**What you are asked to do**
Count the lines below that contain the string "allegedly", treating uppercase and lowercase letters as different. Give only the number.

**Records supplied**

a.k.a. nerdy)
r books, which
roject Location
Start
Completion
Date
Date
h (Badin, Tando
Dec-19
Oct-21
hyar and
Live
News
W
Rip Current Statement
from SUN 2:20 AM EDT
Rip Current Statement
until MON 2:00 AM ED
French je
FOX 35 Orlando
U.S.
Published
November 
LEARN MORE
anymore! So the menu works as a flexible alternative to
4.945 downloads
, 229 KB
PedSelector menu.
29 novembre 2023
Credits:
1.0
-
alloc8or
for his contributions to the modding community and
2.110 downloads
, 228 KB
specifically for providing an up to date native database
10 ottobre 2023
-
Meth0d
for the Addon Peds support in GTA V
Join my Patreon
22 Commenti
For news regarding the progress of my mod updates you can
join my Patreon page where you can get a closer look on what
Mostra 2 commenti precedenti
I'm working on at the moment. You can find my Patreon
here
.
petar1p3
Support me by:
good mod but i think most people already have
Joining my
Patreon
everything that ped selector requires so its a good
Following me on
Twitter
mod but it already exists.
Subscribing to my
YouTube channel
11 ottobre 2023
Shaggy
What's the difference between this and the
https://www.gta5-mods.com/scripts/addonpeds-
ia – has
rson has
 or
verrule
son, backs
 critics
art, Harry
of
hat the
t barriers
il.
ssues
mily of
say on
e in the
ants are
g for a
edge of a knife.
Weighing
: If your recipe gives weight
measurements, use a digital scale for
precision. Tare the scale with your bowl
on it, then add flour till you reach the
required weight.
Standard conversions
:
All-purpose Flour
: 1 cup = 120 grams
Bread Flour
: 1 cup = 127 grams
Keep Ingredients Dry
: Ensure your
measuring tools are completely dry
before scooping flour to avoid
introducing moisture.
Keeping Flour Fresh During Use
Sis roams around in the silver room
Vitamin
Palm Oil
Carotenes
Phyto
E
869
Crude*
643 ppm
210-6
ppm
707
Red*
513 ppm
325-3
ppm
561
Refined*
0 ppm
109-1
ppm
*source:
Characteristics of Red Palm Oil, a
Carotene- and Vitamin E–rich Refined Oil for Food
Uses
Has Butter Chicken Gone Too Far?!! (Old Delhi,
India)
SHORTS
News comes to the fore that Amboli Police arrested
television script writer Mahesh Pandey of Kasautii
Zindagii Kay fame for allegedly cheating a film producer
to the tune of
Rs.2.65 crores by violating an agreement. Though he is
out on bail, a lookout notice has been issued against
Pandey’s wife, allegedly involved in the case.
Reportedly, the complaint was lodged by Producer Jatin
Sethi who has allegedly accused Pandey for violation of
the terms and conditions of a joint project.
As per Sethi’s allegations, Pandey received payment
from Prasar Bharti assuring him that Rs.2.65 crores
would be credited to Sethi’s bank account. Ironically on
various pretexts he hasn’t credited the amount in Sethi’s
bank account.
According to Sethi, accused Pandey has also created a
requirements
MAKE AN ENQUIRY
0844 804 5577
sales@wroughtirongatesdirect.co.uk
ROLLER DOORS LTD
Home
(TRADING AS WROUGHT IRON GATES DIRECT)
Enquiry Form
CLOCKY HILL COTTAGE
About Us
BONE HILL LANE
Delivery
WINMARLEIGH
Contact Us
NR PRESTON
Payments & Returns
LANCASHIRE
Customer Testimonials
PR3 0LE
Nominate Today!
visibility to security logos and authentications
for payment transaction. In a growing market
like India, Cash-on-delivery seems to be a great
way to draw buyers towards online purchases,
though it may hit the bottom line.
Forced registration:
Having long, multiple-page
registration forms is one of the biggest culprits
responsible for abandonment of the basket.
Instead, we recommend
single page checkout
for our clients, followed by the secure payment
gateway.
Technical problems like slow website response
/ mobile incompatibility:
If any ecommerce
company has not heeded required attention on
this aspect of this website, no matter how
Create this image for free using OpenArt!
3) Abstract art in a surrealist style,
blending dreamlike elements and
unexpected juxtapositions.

* * *

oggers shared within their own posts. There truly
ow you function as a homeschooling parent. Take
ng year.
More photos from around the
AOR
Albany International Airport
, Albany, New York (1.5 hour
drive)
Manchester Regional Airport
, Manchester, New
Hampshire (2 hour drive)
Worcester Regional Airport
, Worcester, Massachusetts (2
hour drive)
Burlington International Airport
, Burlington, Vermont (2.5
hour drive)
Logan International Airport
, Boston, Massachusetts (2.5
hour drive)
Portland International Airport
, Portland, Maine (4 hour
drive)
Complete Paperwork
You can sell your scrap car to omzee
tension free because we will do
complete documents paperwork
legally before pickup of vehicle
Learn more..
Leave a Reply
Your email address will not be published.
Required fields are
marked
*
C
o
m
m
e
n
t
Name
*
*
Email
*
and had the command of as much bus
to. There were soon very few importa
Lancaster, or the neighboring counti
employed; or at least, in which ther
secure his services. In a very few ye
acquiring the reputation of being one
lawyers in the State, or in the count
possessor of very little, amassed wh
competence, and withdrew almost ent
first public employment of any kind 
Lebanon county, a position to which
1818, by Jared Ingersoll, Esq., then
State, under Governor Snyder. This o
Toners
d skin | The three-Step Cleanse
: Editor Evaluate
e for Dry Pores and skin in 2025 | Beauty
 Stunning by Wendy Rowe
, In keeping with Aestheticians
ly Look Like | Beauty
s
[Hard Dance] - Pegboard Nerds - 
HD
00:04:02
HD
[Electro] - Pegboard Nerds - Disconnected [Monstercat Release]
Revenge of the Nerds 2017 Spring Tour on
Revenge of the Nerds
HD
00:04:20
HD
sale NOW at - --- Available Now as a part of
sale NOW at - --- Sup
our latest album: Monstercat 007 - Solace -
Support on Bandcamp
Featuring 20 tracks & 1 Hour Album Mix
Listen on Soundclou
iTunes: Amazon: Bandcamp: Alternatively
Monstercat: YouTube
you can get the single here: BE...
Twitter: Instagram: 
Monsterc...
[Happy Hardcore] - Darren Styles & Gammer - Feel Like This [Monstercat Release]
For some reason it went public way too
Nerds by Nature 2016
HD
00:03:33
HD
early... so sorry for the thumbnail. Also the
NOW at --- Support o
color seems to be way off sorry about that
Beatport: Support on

==

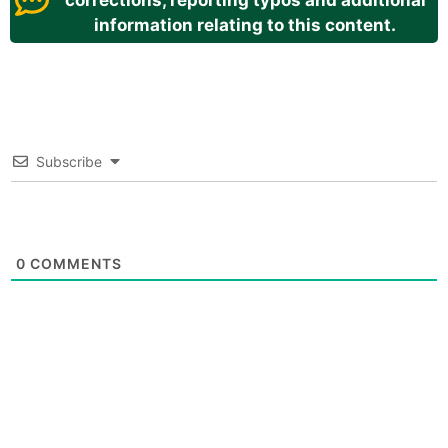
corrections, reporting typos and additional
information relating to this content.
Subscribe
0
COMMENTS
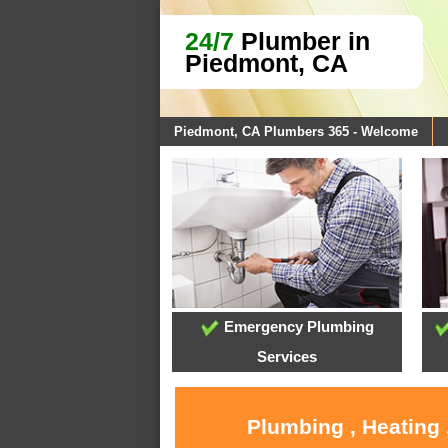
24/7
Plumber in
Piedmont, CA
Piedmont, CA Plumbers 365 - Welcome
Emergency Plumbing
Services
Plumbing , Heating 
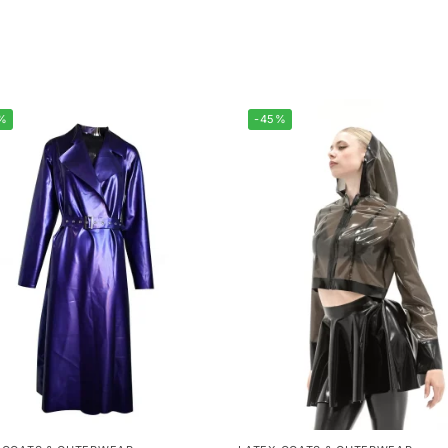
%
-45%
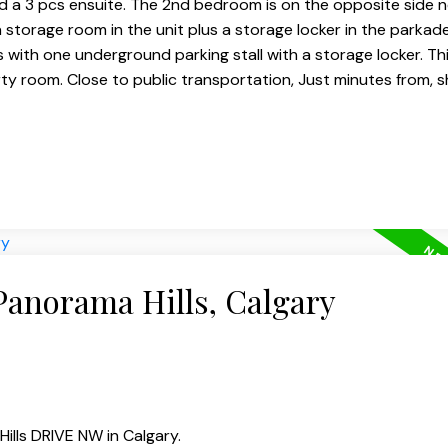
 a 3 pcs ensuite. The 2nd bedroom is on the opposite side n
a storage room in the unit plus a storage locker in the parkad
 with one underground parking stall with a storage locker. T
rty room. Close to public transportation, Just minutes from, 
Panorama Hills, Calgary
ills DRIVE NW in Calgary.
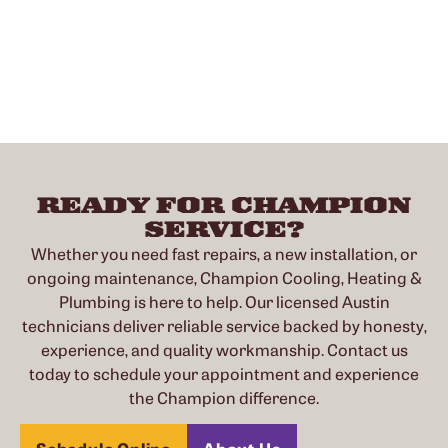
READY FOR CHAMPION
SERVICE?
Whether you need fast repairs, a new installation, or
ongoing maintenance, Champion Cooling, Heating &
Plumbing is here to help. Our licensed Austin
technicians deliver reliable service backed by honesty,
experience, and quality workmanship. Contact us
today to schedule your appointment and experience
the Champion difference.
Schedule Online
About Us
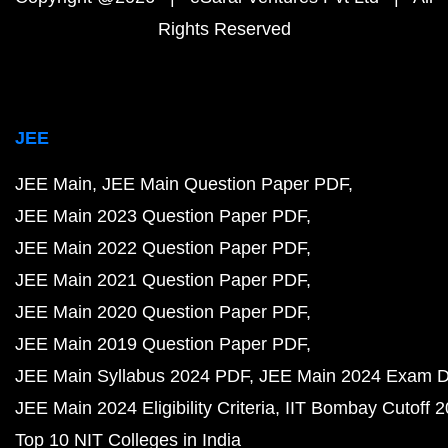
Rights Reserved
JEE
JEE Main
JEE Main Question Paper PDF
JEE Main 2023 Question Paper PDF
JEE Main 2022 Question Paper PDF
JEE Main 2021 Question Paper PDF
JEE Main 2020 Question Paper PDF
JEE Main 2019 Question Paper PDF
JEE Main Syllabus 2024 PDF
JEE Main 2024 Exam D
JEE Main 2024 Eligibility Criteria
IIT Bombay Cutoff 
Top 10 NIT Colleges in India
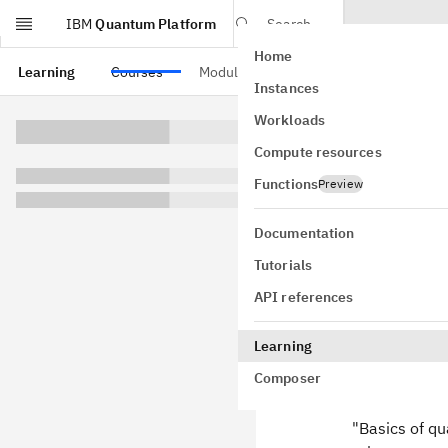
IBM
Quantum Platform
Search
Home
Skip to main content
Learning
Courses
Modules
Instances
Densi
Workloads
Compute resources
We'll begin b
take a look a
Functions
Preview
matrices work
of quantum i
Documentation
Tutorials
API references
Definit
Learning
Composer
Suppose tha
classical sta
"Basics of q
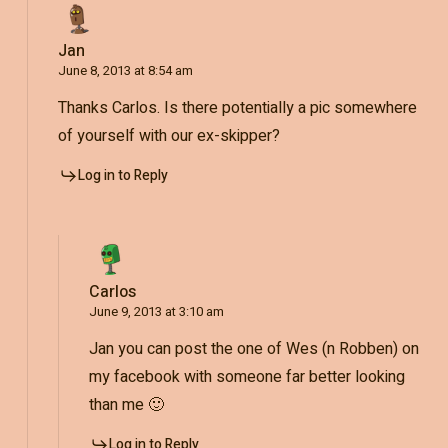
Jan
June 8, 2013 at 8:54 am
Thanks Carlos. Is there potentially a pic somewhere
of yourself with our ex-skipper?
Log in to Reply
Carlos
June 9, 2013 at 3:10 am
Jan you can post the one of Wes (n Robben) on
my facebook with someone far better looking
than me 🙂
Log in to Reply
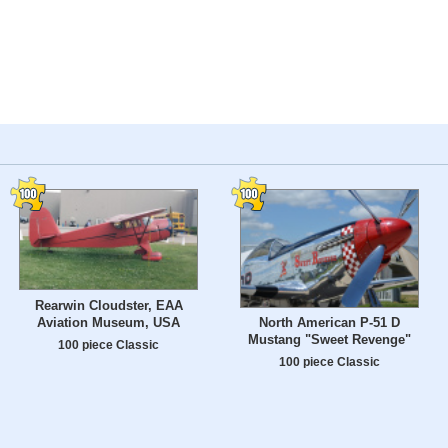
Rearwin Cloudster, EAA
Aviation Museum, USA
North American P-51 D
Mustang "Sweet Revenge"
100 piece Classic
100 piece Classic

**Exercise answer**
3